Directions:
Working from the entries below, give again each line from the first through the one containing "Schmerzen zu behandeln. Es ist jedoch", exactly and with nothing else.
------------------------------
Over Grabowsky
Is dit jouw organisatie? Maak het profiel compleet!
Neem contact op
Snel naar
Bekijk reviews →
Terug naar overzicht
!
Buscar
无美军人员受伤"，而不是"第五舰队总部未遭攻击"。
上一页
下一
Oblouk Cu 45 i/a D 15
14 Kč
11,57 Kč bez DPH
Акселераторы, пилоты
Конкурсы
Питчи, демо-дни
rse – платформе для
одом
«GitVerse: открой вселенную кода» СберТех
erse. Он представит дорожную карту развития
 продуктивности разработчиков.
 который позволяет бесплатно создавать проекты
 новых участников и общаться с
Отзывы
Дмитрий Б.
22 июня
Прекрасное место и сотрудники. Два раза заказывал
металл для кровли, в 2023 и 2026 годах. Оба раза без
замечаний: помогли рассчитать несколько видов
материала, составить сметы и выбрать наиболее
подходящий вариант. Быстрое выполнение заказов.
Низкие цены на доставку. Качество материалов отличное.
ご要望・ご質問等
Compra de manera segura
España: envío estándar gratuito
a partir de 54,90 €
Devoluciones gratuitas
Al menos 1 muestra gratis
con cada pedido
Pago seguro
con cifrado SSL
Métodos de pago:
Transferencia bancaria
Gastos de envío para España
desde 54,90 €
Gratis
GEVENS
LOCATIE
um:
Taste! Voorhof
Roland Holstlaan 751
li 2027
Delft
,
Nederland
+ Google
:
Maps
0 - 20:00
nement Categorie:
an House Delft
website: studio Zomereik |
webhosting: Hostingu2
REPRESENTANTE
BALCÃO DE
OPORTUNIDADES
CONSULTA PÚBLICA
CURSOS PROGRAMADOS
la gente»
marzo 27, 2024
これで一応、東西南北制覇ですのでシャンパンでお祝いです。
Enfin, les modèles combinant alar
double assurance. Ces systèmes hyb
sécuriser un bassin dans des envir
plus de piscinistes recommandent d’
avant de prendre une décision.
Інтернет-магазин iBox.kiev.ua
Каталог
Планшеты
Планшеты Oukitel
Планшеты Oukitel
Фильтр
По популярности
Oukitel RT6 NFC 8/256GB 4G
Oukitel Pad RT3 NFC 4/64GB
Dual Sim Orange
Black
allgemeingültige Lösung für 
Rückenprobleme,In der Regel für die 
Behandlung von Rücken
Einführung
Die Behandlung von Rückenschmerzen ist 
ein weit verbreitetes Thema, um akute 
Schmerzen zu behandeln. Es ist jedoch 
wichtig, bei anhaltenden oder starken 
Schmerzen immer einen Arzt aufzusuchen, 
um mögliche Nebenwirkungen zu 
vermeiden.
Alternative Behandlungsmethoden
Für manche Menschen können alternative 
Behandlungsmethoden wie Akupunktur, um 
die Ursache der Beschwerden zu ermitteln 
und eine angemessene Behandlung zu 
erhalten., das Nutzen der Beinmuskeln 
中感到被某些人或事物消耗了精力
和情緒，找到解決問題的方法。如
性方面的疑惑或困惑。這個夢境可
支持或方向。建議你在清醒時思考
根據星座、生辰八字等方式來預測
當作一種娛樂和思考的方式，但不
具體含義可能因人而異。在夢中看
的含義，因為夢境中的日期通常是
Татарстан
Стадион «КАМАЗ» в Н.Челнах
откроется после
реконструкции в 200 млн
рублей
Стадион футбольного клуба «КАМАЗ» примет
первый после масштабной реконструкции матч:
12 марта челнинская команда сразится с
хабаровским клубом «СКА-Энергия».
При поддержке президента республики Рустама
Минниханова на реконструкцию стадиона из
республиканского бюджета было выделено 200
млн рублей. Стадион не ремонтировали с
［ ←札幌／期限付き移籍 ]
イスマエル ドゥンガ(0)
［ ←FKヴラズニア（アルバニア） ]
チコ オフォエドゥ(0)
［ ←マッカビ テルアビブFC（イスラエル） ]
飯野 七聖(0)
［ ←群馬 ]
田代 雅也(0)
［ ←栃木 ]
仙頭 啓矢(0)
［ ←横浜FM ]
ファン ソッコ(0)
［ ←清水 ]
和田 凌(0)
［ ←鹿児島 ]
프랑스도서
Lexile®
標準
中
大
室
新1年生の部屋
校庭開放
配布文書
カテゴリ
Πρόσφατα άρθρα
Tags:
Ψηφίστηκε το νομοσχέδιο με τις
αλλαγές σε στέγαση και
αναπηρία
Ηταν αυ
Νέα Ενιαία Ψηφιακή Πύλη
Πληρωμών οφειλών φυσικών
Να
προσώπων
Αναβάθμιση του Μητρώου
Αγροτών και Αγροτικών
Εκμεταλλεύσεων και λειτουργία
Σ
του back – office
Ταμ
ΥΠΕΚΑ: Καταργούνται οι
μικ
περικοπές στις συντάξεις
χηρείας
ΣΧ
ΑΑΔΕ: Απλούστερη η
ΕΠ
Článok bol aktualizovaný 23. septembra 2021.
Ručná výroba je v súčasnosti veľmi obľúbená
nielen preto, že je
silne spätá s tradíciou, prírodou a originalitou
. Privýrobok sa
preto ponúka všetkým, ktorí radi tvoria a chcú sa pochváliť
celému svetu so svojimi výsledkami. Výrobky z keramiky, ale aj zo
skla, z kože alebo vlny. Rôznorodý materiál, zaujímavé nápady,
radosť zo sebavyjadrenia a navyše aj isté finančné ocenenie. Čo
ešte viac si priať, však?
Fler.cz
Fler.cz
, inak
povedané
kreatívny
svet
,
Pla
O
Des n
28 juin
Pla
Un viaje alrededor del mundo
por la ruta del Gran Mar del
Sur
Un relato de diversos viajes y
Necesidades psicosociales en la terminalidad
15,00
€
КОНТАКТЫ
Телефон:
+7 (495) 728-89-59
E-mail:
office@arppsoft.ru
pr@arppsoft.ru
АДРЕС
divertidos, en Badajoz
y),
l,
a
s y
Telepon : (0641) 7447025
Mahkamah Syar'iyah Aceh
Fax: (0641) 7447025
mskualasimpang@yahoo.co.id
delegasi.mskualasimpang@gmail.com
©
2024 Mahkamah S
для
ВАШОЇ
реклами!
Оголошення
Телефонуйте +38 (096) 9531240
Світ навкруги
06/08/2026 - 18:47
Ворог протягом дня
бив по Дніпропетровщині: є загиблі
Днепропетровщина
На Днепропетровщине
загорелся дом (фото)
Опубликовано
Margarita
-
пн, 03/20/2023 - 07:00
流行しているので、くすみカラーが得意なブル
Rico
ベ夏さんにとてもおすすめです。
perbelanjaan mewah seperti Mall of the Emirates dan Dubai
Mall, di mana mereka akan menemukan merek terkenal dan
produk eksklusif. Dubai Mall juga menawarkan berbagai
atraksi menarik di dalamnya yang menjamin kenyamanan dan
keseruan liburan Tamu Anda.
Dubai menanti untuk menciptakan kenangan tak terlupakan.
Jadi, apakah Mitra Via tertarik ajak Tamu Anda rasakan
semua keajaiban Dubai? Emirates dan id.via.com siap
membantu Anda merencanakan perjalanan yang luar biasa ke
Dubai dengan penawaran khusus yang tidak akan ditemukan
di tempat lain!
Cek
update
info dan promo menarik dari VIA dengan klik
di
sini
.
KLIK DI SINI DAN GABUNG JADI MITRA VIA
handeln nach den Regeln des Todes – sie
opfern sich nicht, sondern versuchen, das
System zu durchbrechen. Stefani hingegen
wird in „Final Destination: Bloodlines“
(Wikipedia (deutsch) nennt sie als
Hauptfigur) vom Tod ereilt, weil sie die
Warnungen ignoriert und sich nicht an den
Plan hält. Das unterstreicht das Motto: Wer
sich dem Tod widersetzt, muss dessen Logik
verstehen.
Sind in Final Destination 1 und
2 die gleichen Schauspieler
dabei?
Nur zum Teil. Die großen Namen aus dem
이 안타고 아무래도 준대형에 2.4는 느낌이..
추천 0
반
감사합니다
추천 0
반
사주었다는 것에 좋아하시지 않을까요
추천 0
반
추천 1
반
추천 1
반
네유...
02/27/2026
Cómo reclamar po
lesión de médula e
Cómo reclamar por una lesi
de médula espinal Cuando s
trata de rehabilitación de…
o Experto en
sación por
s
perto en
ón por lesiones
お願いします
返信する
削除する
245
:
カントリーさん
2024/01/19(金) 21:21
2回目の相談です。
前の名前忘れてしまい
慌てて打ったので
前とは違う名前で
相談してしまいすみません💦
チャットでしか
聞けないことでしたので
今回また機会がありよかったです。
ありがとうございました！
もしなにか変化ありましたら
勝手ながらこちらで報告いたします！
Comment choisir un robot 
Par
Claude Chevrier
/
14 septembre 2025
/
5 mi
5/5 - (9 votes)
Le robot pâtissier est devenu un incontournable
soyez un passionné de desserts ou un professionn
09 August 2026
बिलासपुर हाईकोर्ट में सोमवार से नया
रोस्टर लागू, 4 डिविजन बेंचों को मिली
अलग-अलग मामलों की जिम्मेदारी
------------------------------
Solution:
Over Grabowsky
Is dit jouw organisatie? Maak het profiel compleet!
Neem contact op
Snel naar
Bekijk reviews →
Terug naar overzicht
!
Buscar
无美军人员受伤"，而不是"第五舰队总部未遭攻击"。
上一页
下一
Oblouk Cu 45 i/a D 15
14 Kč
11,57 Kč bez DPH
Акселераторы, пилоты
Конкурсы
Питчи, демо-дни
rse – платформе для
одом
«GitVerse: открой вселенную кода» СберТех
erse. Он представит дорожную карту развития
 продуктивности разработчиков.
 который позволяет бесплатно создавать проекты
 новых участников и общаться с
Отзывы
Дмитрий Б.
22 июня
Прекрасное место и сотрудники. Два раза заказывал
металл для кровли, в 2023 и 2026 годах. Оба раза без
замечаний: помогли рассчитать несколько видов
материала, составить сметы и выбрать наиболее
подходящий вариант. Быстрое выполнение заказов.
Низкие цены на доставку. Качество материалов отличное.
ご要望・ご質問等
Compra de manera segura
España: envío estándar gratuito
a partir de 54,90 €
Devoluciones gratuitas
Al menos 1 muestra gratis
con cada pedido
Pago seguro
con cifrado SSL
Métodos de pago:
Transferencia bancaria
Gastos de envío para España
desde 54,90 €
Gratis
GEVENS
LOCATIE
um:
Taste! Voorhof
Roland Holstlaan 751
li 2027
Delft
,
Nederland
+ Google
:
Maps
0 - 20:00
nement Categorie:
an House Delft
website: studio Zomereik |
webhosting: Hostingu2
REPRESENTANTE
BALCÃO DE
OPORTUNIDADES
CONSULTA PÚBLICA
CURSOS PROGRAMADOS
la gente»
marzo 27, 2024
これで一応、東西南北制覇ですのでシャンパンでお祝いです。
Enfin, les modèles combinant alar
double assurance. Ces systèmes hyb
sécuriser un bassin dans des envir
plus de piscinistes recommandent d’
avant de prendre une décision.
Інтернет-магазин iBox.kiev.ua
Каталог
Планшеты
Планшеты Oukitel
Планшеты Oukitel
Фильтр
По популярности
Oukitel RT6 NFC 8/256GB 4G
Oukitel Pad RT3 NFC 4/64GB
Dual Sim Orange
Black
allgemeingültige Lösung für 
Rückenprobleme,In der Regel für die 
Behandlung von Rücken
Einführung
Die Behandlung von Rückenschmerzen ist 
ein weit verbreitetes Thema, um akute 
Schmerzen zu behandeln. Es ist jedoch 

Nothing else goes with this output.